Young men and women aged from 16 upwards try their hand at dry lining, scratch coats, cement screeds, skimming and making moulds – a whole new experience outside the normal school or college class. On the way they gain an NVQ 1 or NVQ 2 and valuable experience that could lead to an apprenticeship or an advanced apprenticeship.
Some of the first intake of would-be plasterers have come off the dole to join the course, others joined straight from school. Robert Bower; 18, came straight from another course at Furness College. He said: “I’ve done a level one bricklaying course and came on this to tie in with it. I’m enjoying it. I would rather be at college than on the dole. After this I would like to be a general builder, plastering and labouring. I’ve done work with my uncle, labouring. I would have thought there would be some building work going on or some apprenticeships. And if not, I can always do my house up. My uncle, he can do conservatories and stuff and I would like to be able to do that, then you don’t have to fork out money for people to do it for you.”
Jade Ho, 26, has ideas about making a career for herself with more artistic aspects of plastering – creating her own individual designs out of plaster to add style to someone’s house.

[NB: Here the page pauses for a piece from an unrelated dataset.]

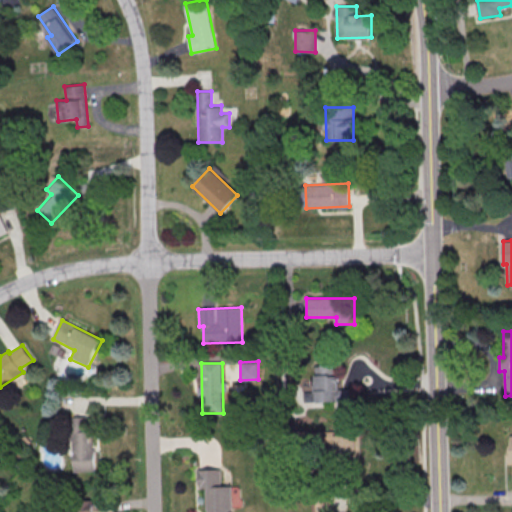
[(340,401),(340,405),(350,406),(350,389),(338,389),(338,365),(315,364),(314,392),(305,392),(305,401),(340,401)]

“When I asked about the course they said it went into quite a depth. We will be learning about moulding and other old techniques like using house hair and lime. I thought it would be interesting to make your own designs, to look at symbolism, to be artistic. I looked it up on the internet and when you see what can be done – I thought it would be nice for kids’ bedrooms to have something different and I could maybe branch out on my own with it.”
Dan Grisdale, 27, got made redundant, not once but twice, and decided to get some qualifications.”After being laid off I thought it was time to get a decent trade. Ideally I would like to get off the dole and become a proper plasterer. I don’t like signing on – I’m sick of it. I have had my benefits suspended because of joining, but it’s still worth it. I am really enjoying it, just learning new things, and something that should stand me in good stead for the rest of my life.”
Louis Cochrane came straight from school at 16. He said: “I just applied for loads of courses and got a choice of painting and decorating or plastering. The plastering seemed better. It’s really good, I’m learning new things, something I have never done before. I would like to carry on the training into the second year, hopefully.”
Tutor assessor Colin Thompson is a builder who specialises in plastering. He designed the course, making sure it would give students a whole range of plastering skills as well as units in key skills, health and safety and core construction subjects. He also designed the timber frame construction that the students work on, honouring their skills. The frame was built by joinery staff at the college.
The course runs over either one or two years, for 36 weeks each year, and there is no age limit.
The students learn to draw what they want to create, measure the job and work out how much board they need, how much plaster and even how many nails there will be in the job.
A second year will teach them “the fancy stuff” – making dados, cutting a pattern to your own design or making your own running moulds.
The course came about after Colin met up with local companies who had identified a need for college training in plastering. Furness College director of 14-19 education Jane Ridyard said: “Colin teaches plastering at the college but is also an assessor so he goes round a lot of employers in the area assessing apprentices. Companies were saying they could do with students doing plastering. This was something we could deliver so we decided to put a full-time course together, as a result of the demand from employers.”